I personally did not attend any JC as I had better things to do but fully understand your expressed desire.
i don't know how to handle the situation with a fellow apostate who has lost their mind due to this evil cult.
this guy is texting many of the elders under alias of six different cell-phones no less than twenty times a day.. .
we had to change the locks at the kingdom hall because he was still stalking and prowling around the hall after advertsing he had left the kingdom hall and we were all no less than mind-dead zombies sucking out of the life of thinking individuals.
Anger and the desire to do something are common reactions. Also if the local elders have behaved despicably and interfered with family ties then the stress is enough to drive anyone to extreme action.
The Watchtower society is a very difficult entity to have an impact on. They have groomed their members on how to feel and react to any threats so it is difficult to make an impression. What is important is that someone takes time to heal themselves and gain mental strength after an exit from the organisation. Launching any affirmative action whilst stressed and emotional may lead to someone behaving irrationally. This man is doing what he feels is right and is likely fueled by anger and a sense of injustice.
Is anything he is doing illegal? If so it will not be long until the police are involved. He may need to contact ICSA who can put him in touch with counsellors that help people exiting cults with counselling and advice.
how would you handle a situation where your grandkids are being used by their father to manipulate their grandmother into going to the meeings?
grandkids sending text messages to grandmothers phone asking if she will come to their meeting.
grandmother is no longer attending meetings and doesn't wants to she know ttatt.
The problem is that grandma is already seen as bad association. A few visitis to the kingdom hall will not resolve this as once the JWs radar has you then nothing short of zealous worship will be enough for them. Random visits will also mean that elders will feel they have the right to pry into what you think. Son in law sounds like a control freak.
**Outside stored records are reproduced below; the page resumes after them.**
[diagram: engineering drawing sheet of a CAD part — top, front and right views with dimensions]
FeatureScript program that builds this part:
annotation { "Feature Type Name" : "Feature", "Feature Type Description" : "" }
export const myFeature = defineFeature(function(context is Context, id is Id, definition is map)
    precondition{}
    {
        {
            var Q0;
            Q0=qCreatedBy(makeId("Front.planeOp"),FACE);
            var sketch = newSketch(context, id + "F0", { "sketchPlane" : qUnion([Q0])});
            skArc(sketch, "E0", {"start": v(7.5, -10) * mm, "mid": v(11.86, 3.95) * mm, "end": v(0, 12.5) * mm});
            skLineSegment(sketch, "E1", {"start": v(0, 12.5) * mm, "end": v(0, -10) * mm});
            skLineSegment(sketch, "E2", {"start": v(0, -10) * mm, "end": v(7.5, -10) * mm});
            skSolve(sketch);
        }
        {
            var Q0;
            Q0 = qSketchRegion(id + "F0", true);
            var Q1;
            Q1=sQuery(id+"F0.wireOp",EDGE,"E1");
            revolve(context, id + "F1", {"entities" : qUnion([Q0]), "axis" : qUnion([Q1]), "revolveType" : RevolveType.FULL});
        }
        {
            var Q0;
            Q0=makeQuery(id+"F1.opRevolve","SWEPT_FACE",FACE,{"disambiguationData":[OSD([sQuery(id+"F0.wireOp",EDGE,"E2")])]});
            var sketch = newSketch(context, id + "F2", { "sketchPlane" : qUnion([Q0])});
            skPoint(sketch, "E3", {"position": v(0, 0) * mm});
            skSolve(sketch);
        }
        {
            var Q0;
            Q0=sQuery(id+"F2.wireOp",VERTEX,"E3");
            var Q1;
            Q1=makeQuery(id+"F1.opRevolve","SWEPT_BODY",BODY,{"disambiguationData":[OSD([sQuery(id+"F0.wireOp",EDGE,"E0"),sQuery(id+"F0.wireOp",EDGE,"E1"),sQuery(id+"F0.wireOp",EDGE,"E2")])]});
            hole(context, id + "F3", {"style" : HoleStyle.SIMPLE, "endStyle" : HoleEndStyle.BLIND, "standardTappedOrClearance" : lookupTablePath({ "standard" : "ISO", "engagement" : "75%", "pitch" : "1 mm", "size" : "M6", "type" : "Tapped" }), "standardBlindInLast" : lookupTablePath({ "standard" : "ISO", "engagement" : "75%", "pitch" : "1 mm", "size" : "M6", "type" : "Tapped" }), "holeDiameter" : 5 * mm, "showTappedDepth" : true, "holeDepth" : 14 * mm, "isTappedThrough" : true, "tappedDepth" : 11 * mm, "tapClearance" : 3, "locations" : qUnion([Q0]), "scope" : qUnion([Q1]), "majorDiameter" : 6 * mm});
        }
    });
I would use supervised visits to reassure the grandchildren of unconditional love, that you would like to see more of them outside the meetings since in a more social setting you can really talk to them and find out what is happening in their lives. Keep away from the subject of religion and if the children ask why you haven't gone to the meetings then as has been suggested use illness as a cover. But say how much seeing them has given you a real lift and that you have really benefitted from seeing them.